For creating this issue I made a button for that to making multiple observers, so now if I press on the button a new observer is going created and making same work more than once.

import SwiftUI

struct ContentView: View {
    
    @StateObject var myScreen: MyScreen = MyScreen.shared
    
    var body: some View {
        
        Button("plantNotificationObserver") {
            myScreen.plantNotificationObserver()
        }
        
        if let size: CGSize = myScreen.visibleFrame?.size {
            Text("visibleFrame size: " + String(describing: size))
                .animation(.default, value: size)
        }
        
    }
}






class MyScreen: ObservableObject {
    
    static let shared: MyScreen = MyScreen()
    
    init() {
        plantNotificationObserver()
    }
    
    @Published var visibleFrame: NSRect? = NSScreen.main?.visibleFrame
    
    func plantNotificationObserver() {
        
        NotificationCenter.default.addObserver(forName: NSApplication.didChangeScreenParametersNotification, object: NSApplication.shared, queue: .main) { notification in
            
            print("screen parameters changed")
            self.visibleFrame = NSScreen.main?.visibleFrame
            
        }
        
    }
    
}

Is there a way to list all my alive observers and killing the duplicated ones?

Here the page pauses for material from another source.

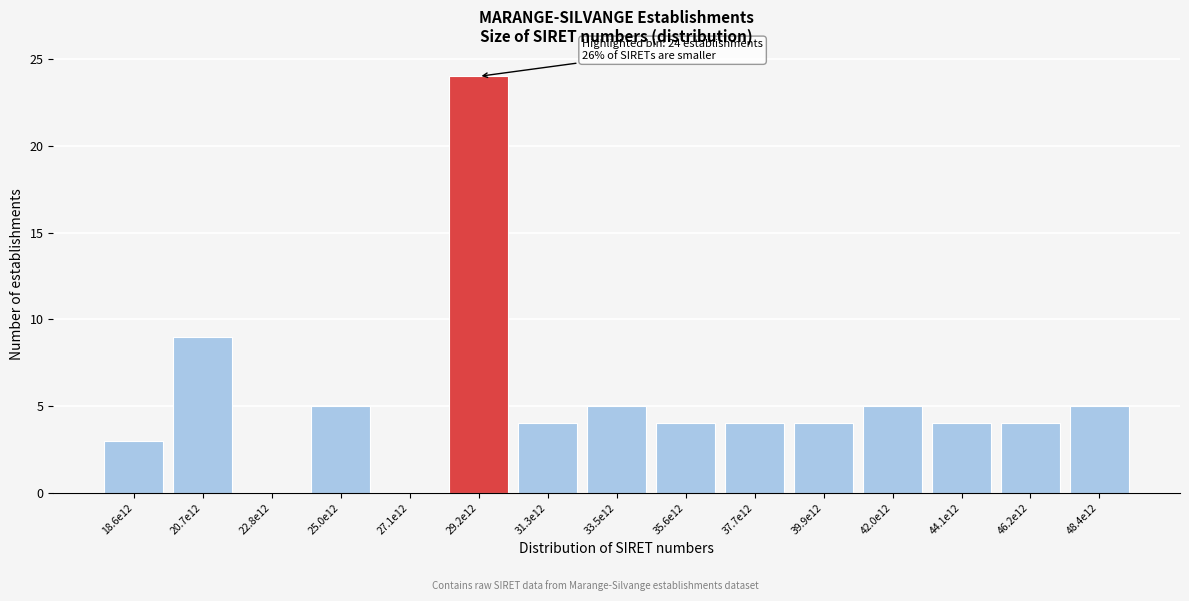

Reading right to left, transcribe all the data shown in this chart.

48.4e12=5	46.2e12=4	44.1e12=4	42.0e12=5	39.9e12=4	37.7e12=4	35.6e12=4	33.5e12=5	31.3e12=4	29.2e12=24	27.1e12=0	25.0e12=5	22.8e12=0	20.7e12=9	18.6e12=3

I want have a bird view over my observers and correcting them in case if I made a mistake and created more than what I wanted?

1 Answers1

2

No, there is no way to query NotificationCenter for observers. It is up to you to keep your observation additions and removals balanced. You definitely should not try to post-hoc "fix" bad observations. Instead you need to follow patterns that make the code correct.

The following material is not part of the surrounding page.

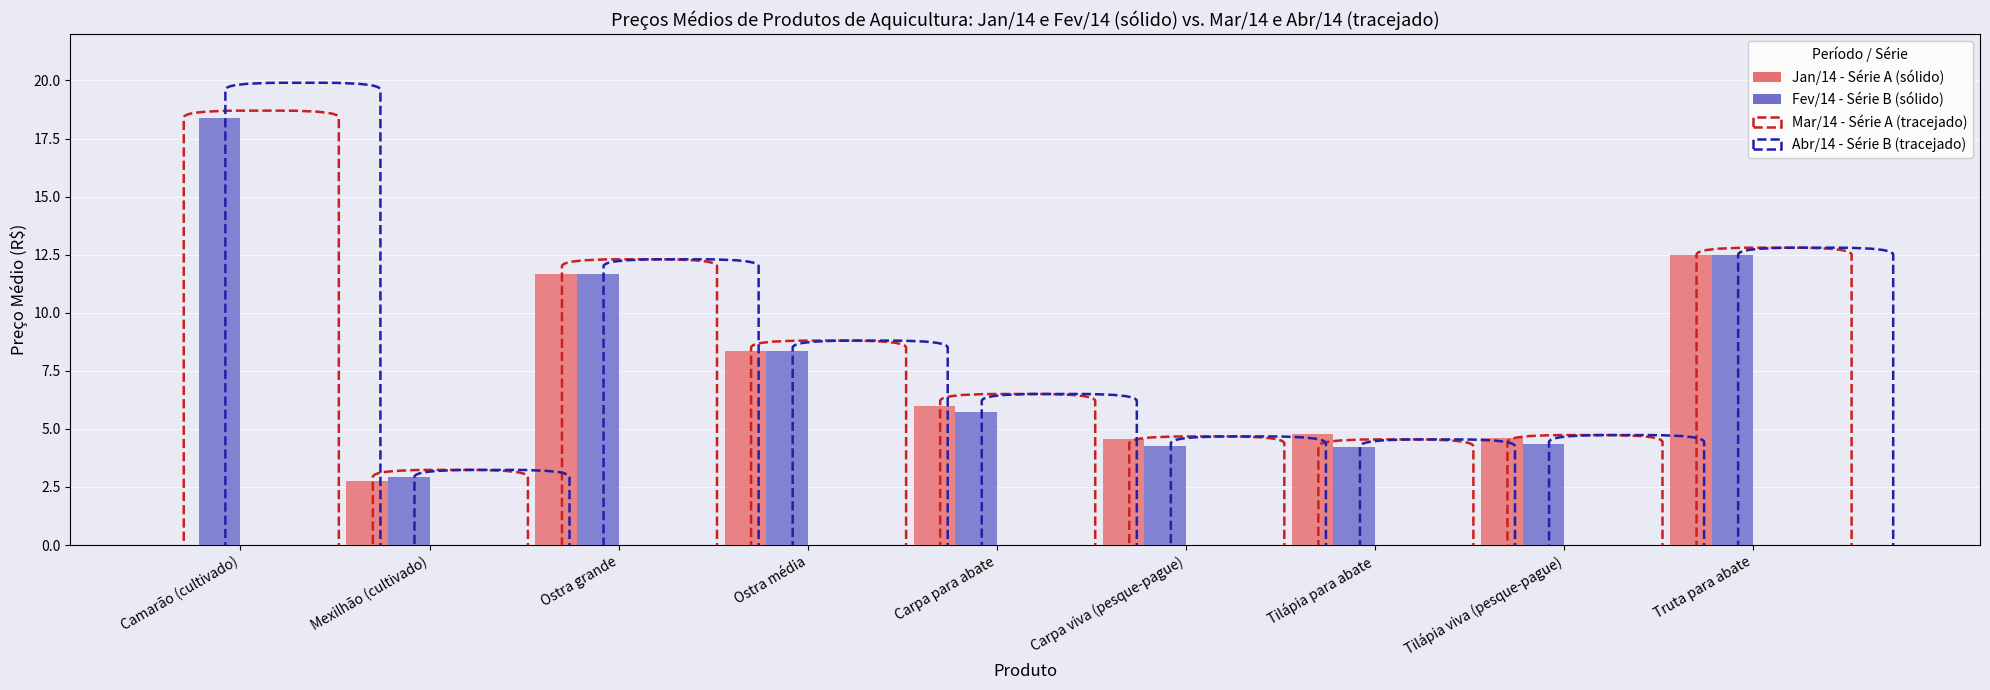

Are the bars grouped side by side (vs. stacked)?

Yes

In this case, adding an observation with a button is very likely wrong. Your original idea of creating observations in init is generally the correct approach. This is much easier to balance, particularly if you use the selector: form of addObserver, since that form automatically cleans itself up. If you want to use the block form (as you have here), you need to keep the returned value in an ivar, and make sure to clean it up in deinit.

That said, as a debugging tool, you could swizzle NotificationCenter to replace the addObserver and removeObserver methods to keep track of things. I have done this myself to track down particularly difficult issues. But it is not a replacement for establishing balanced patterns in your code. You cannot avoid that.